Донесся гудок локомотива, и Дживан погнал джип к железной дороге. Мы пробрались на перрон, минуя вокзал, тут вошли в вагон. Это был американский военный экспресс. Мы были в купе вдвоем. Меня всё сильнее била лихорадка, и я совсем не помню, о чем мы говорили.

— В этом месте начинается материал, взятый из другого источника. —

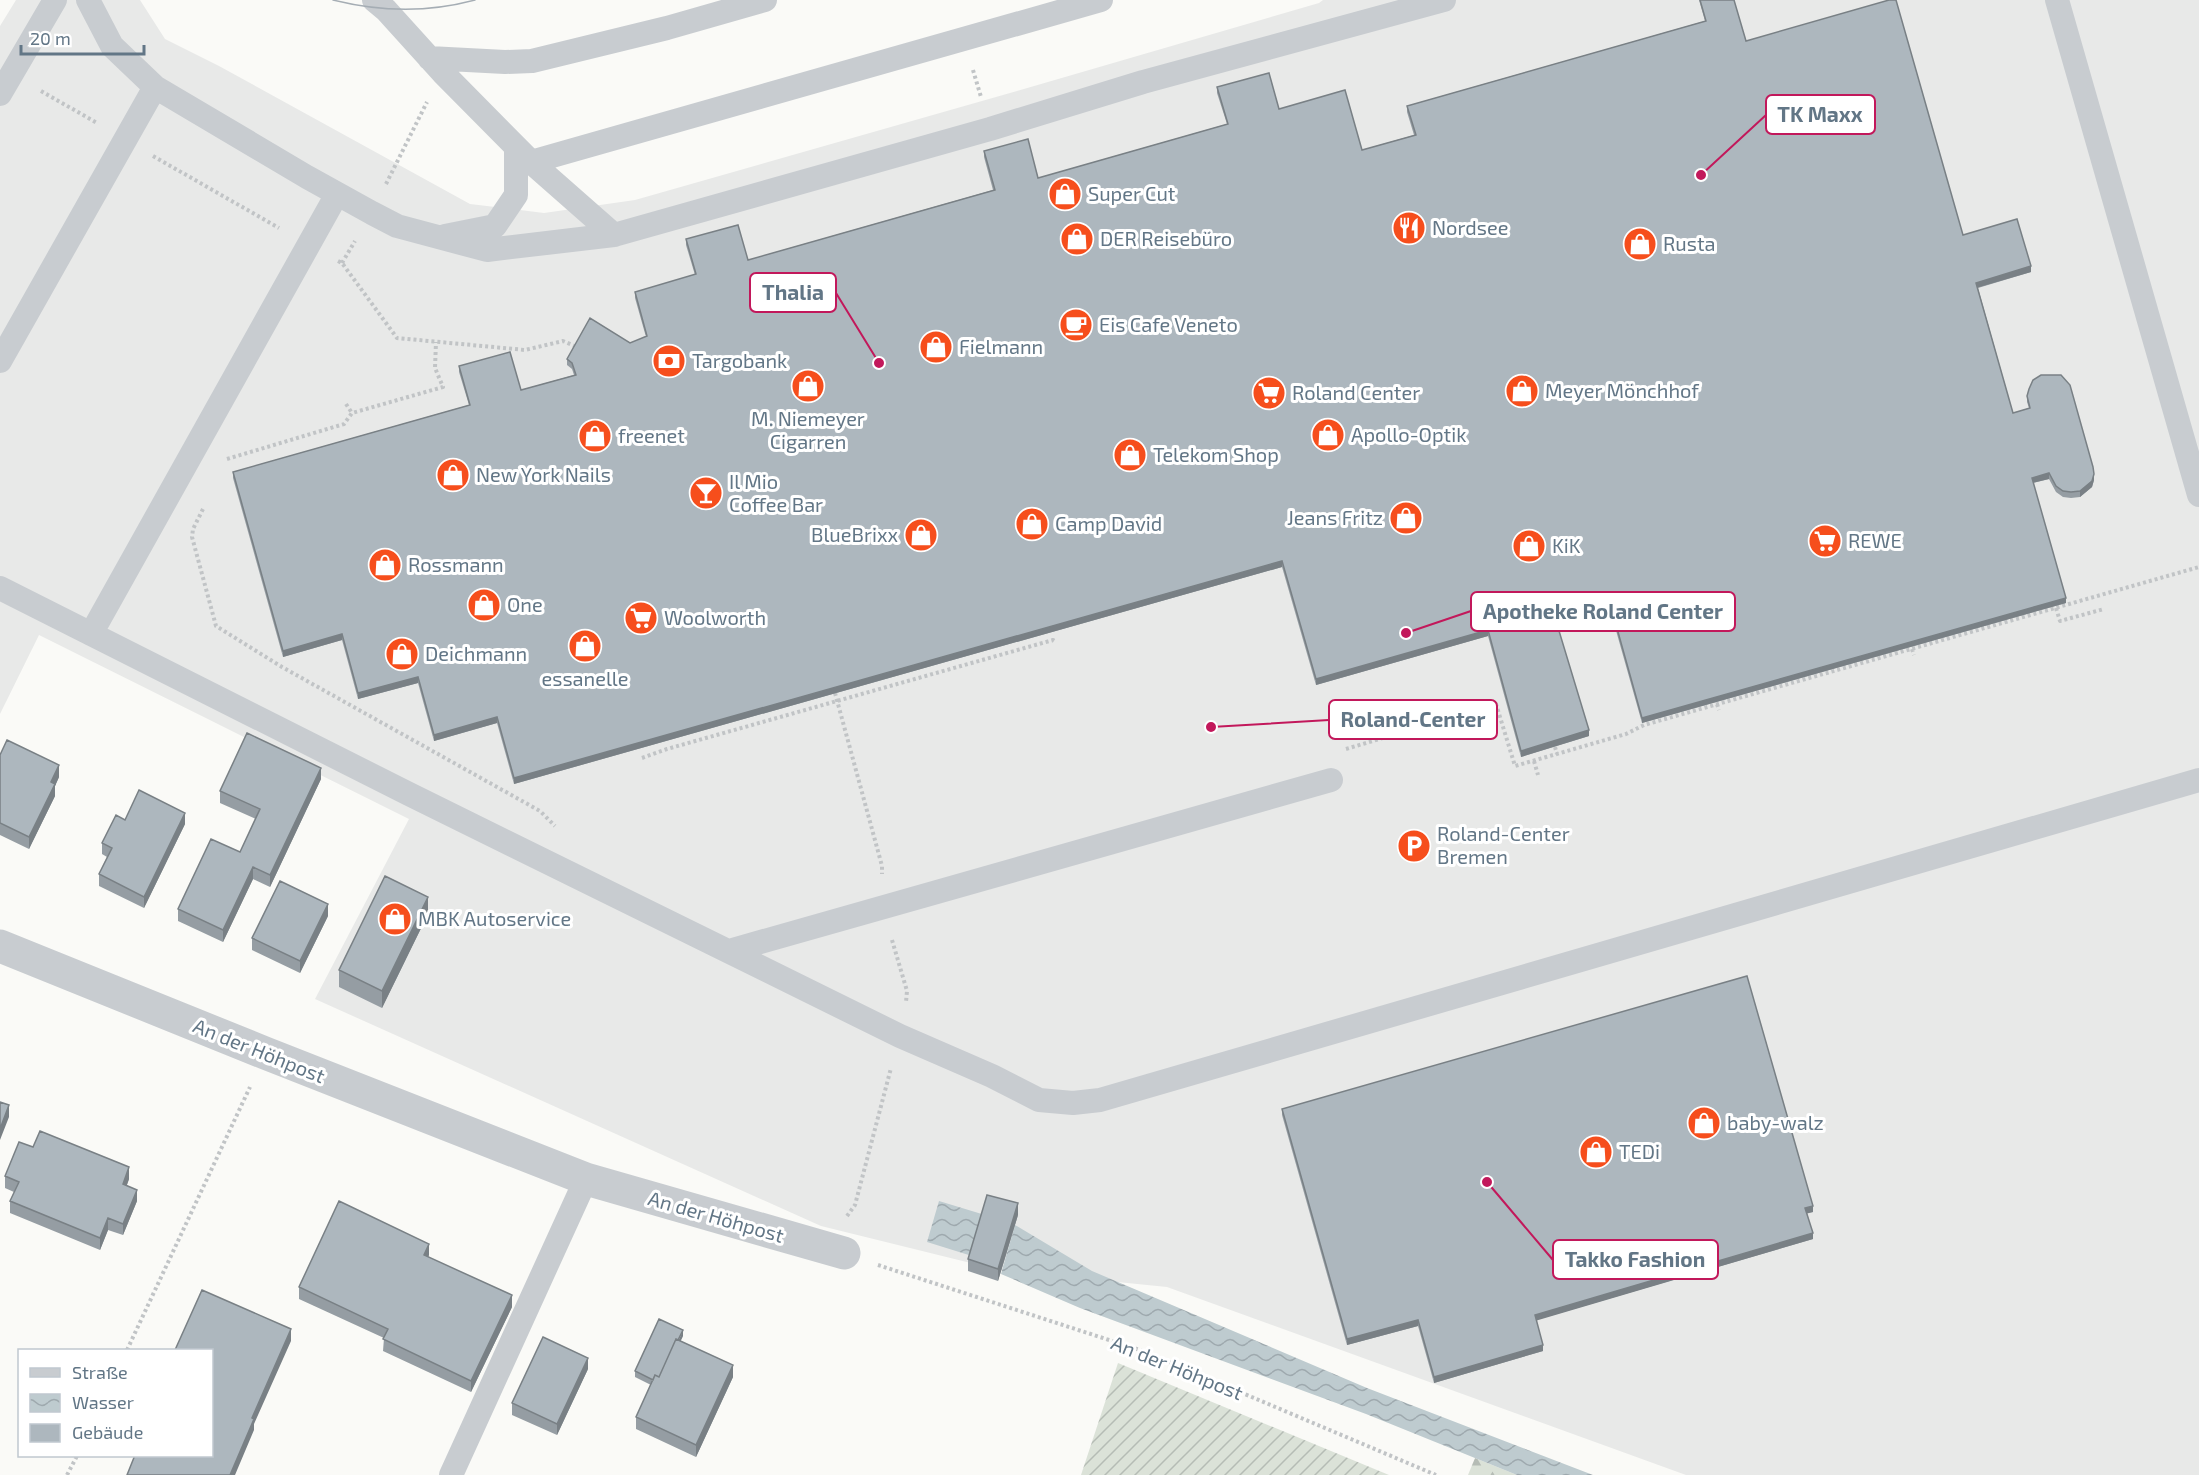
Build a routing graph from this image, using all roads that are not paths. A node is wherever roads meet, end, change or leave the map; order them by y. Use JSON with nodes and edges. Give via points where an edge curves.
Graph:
{"nodes":[{"id":1,"x":55,"y":0,"type":"edge"},
{"id":2,"x":88,"y":0,"type":"edge"},
{"id":3,"x":374,"y":0,"type":"edge"},
{"id":4,"x":765,"y":0,"type":"edge"},
{"id":5,"x":1101,"y":0,"type":"edge"},
{"id":6,"x":1444,"y":0,"type":"edge"},
{"id":7,"x":2057,"y":0,"type":"edge"},
{"id":8,"x":436,"y":66,"type":"junction"},
{"id":9,"x":155,"y":87,"type":"junction"},
{"id":10,"x":0,"y":94,"type":"edge"},
{"id":11,"x":523,"y":154,"type":"junction"},
{"id":12,"x":337,"y":194,"type":"junction"},
{"id":13,"x":614,"y":235,"type":"junction"},
{"id":14,"x":440,"y":237,"type":"junction"},
{"id":15,"x":0,"y":361,"type":"edge"},
{"id":16,"x":2199,"y":495,"type":"edge"},
{"id":17,"x":0,"y":588,"type":"edge"},
{"id":18,"x":91,"y":634,"type":"junction"},
{"id":19,"x":1331,"y":780,"type":"dead end"},
{"id":20,"x":2199,"y":780,"type":"edge"},
{"id":21,"x":0,"y":946,"type":"edge"},
{"id":22,"x":729,"y":951,"type":"junction"},
{"id":23,"x":586,"y":1179,"type":"junction"},
{"id":24,"x":835,"y":1251,"type":"road end"},
{"id":25,"x":451,"y":1475,"type":"edge"}],
"edges":[{"from":1,"to":10,"type":"lane"},
{"from":2,"to":9,"type":"lane","via":[[112,46]]},
{"from":3,"to":8,"type":"lane"},
{"from":4,"to":8,"type":"lane","via":[[532,61]]},
{"from":5,"to":11,"type":"lane"},
{"from":6,"to":13,"type":"lane","via":[[1143,82]]},
{"from":7,"to":16,"type":"lane"},
{"from":8,"to":11,"type":"lane"},
{"from":9,"to":12,"type":"lane"},
{"from":9,"to":15,"type":"lane"},
{"from":11,"to":13,"type":"lane"},
{"from":11,"to":14,"type":"lane","via":[[516,195],[495,226]]},
{"from":12,"to":14,"type":"lane","via":[[397,226]]},
{"from":12,"to":18,"type":"lane"},
{"from":13,"to":14,"type":"lane","via":[[487,250]]},
{"from":17,"to":18,"type":"lane"},
{"from":18,"to":22,"type":"lane"},
{"from":19,"to":22,"type":"lane"},
{"from":20,"to":22,"type":"lane","via":[[1100,1100],[1039,1100]]},
{"from":21,"to":23,"type":"street","name":"An der Höhpost"},
{"from":23,"to":24,"type":"street","name":"An der Höhpost"},
{"from":23,"to":25,"type":"lane"}]}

Поезд шел очень быстро, но потом остановился. По освещенному перрону какой-то небольшой станции шли советские бойцы. Мысль, что Дживан обманул меня и привез, чтобы выдать, была нестерпимой, я бросился к двери. Дживан схватил меня, я, вырываясь, ударил его кулаком. Поезд снова шел. Дживан сидел теперь рядом, старался остановить кровь из носа. Он сказал, что сам виноват, что не предупредил меня — поезд идет в Вену. Сказал, что это единственное место, где меня не будут искать. Он к утру вернется в Зальцбург, и поможет Коурвэю организовать мои поиски. Поиски будут вестись в западных зонах Австрии и Германии, но трудно предполагать, что я мог пробраться через советскую зону в Вену, поделенную на четыре сектора. Там он спрячет меня в американском секторе. Единственное для меня место. Идея Штокмана. Сам Штокман на три дня взял отпуск. Оставил на столе бутылку со шнапсом, а ночной надзиратель выпил шнапс, забыл закрыть дверь камеры номер девять — он и раньше забывал закрывать ее — и я воспользовался этим, удрал. Дживан сказал, что всё просто и ясно. Только он и Штокман знают правду. Тем не менее Бенсон будет подозревать. Но утром он придет и даст ему сигару.